38.5.2005    INITIAL RESOURCE SCREENING

(1) A critical component of integrated least cost resource planning and acquisition is the initial screening of demand- and supply-side resource alternatives. This involves weighing, ranking, sizing, evaluating and selecting the individual resources which will eventually form the resource plan. Utilities should use the best scientific and engineering methods available, their own judgment and public comment to weigh and rank the operation of existing resources and the acquisition of new resources based on consideration of multiple resource attributes. Resource attributes are variables that may affect (positively and negatively) the cost society incurs when the resource is acquired and allocated to the production of energy services. Some attributes may be accounted for in utility costs; others may represent externalities.
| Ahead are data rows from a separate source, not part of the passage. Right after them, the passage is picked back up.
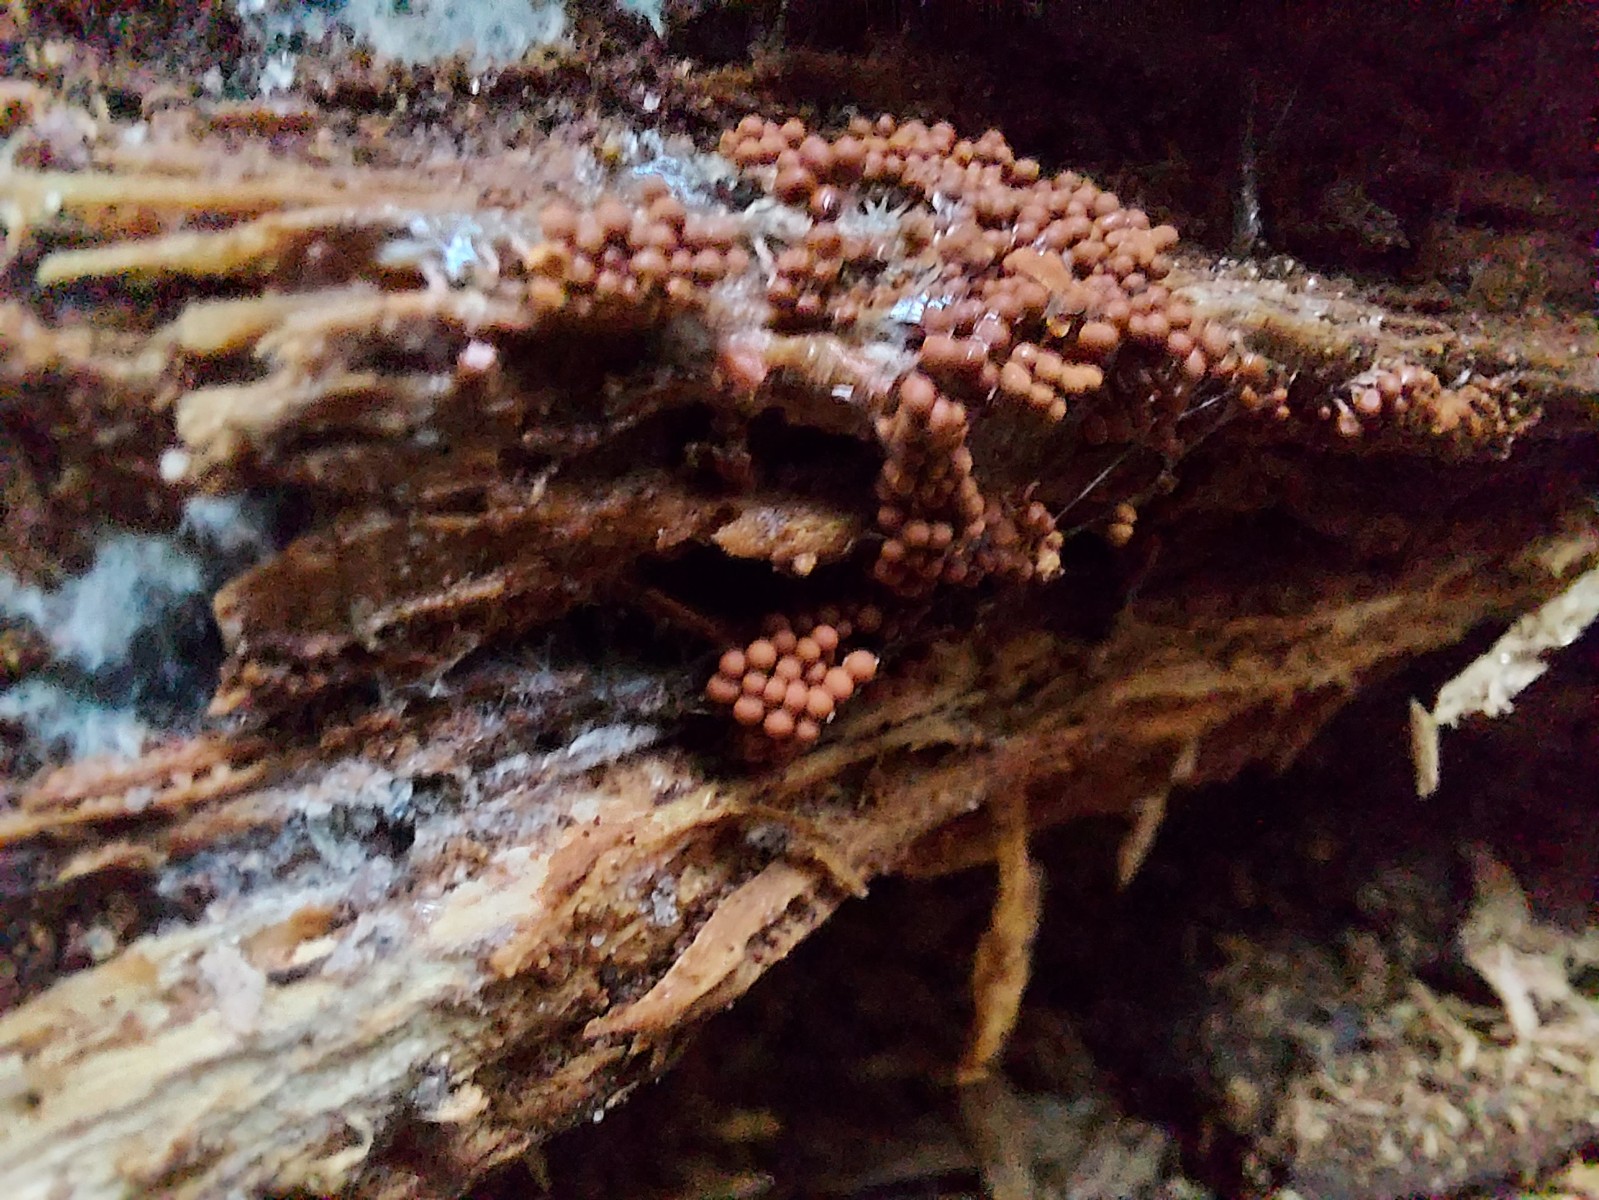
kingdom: Protozoa
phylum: Mycetozoa
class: Myxomycetes
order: Trichiales
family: Arcyriaceae
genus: Arcyria
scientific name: Arcyria ferruginea
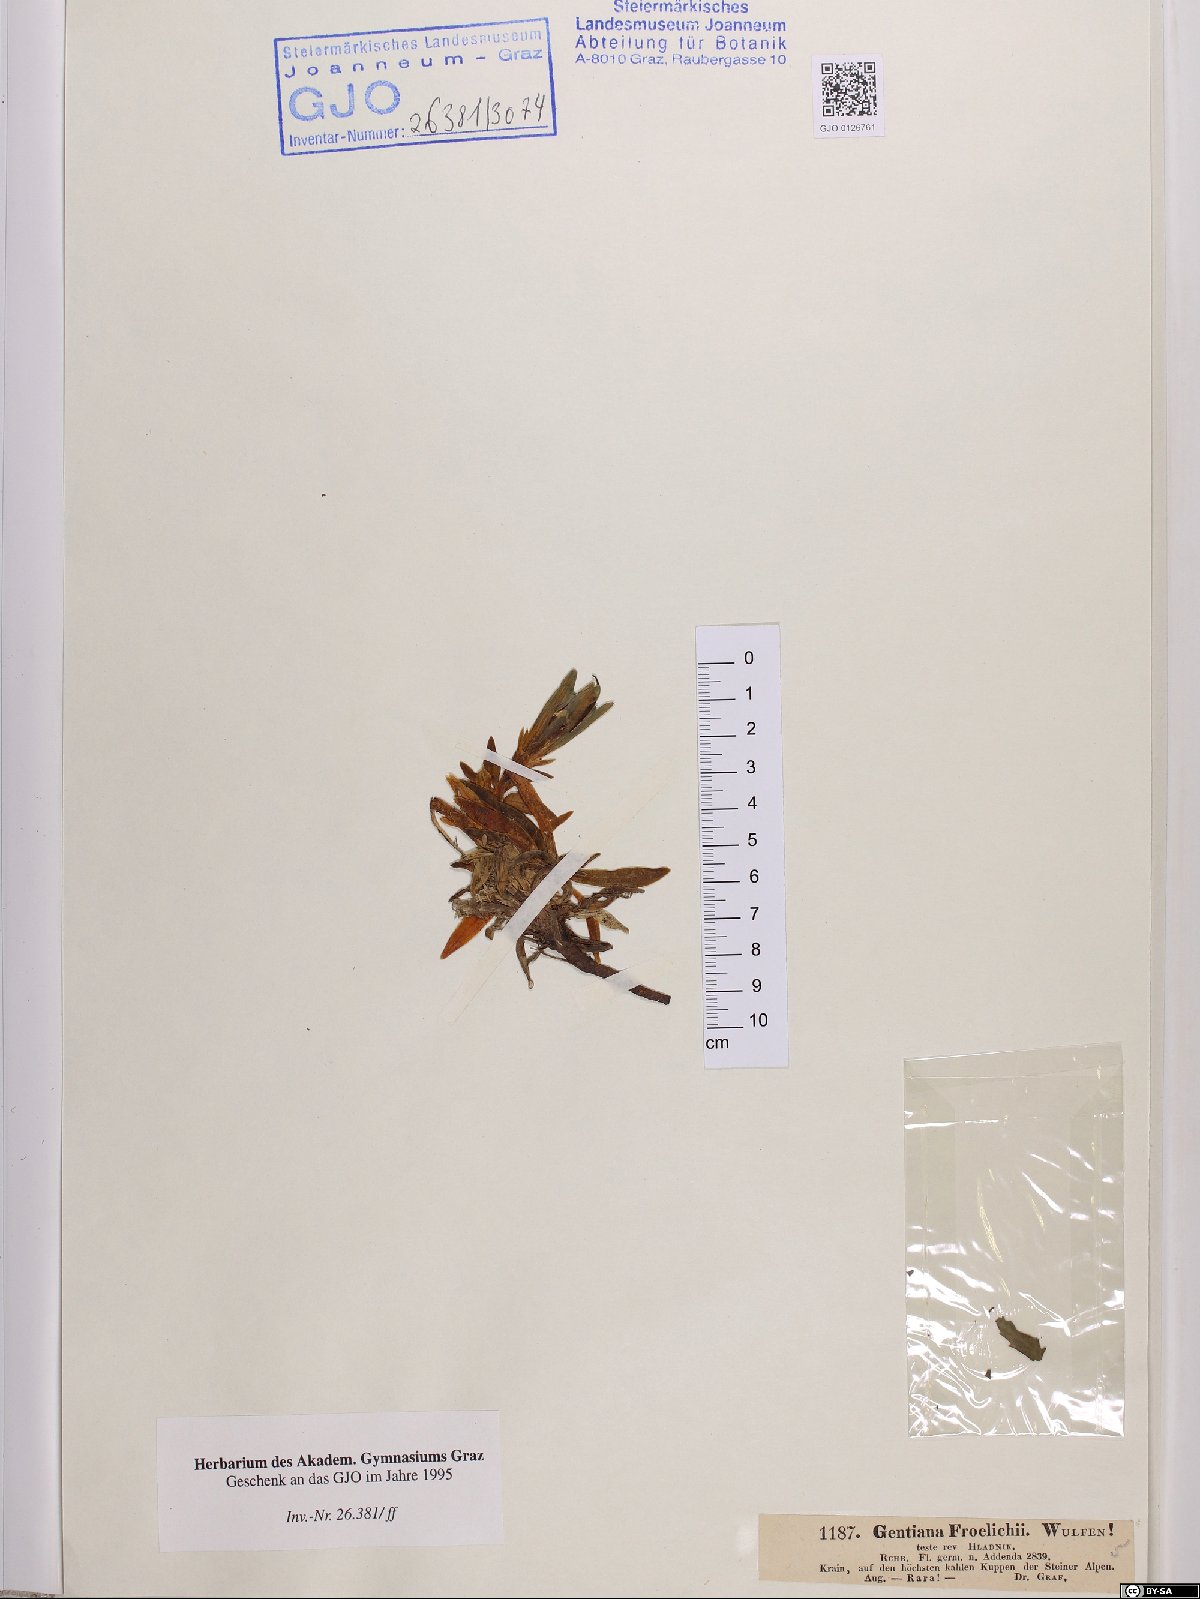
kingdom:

Since efficient resource acquisition requires information about the societal resource cost, and since the societal resource cost will be a major determinant of a resource's initial suitability as a least cost resource, utilities should ensure that the cost assigned to each resource reflects all relevant attributes. Attributes that may influence the societal cost of a resource include, but may not be limited to:

(a) environmental externalities,

(b) the overall efficiency with which the resource produces energy services,

(c) administrative costs of acquisition programs,

(d) the cost effectiveness of the resource, determined in the context of the utility system,

(e) risk and uncertainty,

(f) reliability, and

(g) associated transmission costs. The transmission costs, positive and negative, associated with the resource should be imputed based on relevant long run avoidable costs. The imputed costs should reflect the utility's best estimate of the opportunity cost value of new or existing transmission capacity that would be consumed by the resource if that resource were acquired. This value should be added to the price of the resource.

(2) Demand-side resources should be sized and evaluated consistent with the following guidelines.

(a) The impact of price-induced conservation, (i.e., conservation undertaken by customers in the absence of utility sponsored programs) should be accounted for either in the load forecast or as part of the total available resource. In designing programs to acquire cost effective resources a utility should estimate and pay the price necessary to achieve the resource at the time of acquisition, which may be less than the cost effective level due to customer or other contributions.

(b) The revenue impacts of decreased sales resulting from the implementation of demand-side resources should not be added to the cost of the resources acquired through such programs.

(c) A nonparticipant (no-losers) test considers utility-sponsored programs cost effective only if rates to customers that do not participate in the program are not affected by the program. A nonparticipant test should not be applied to demand-side resources just as it is not applied to any other resource choice.

History: 69-3-103, MCA; IMP, 69-3-102, 69-3-106(1), 69-3-201, MCA, ARM 38.5.2001; NEW, 1992 MAR p. 2764, Eff. 12/25/92.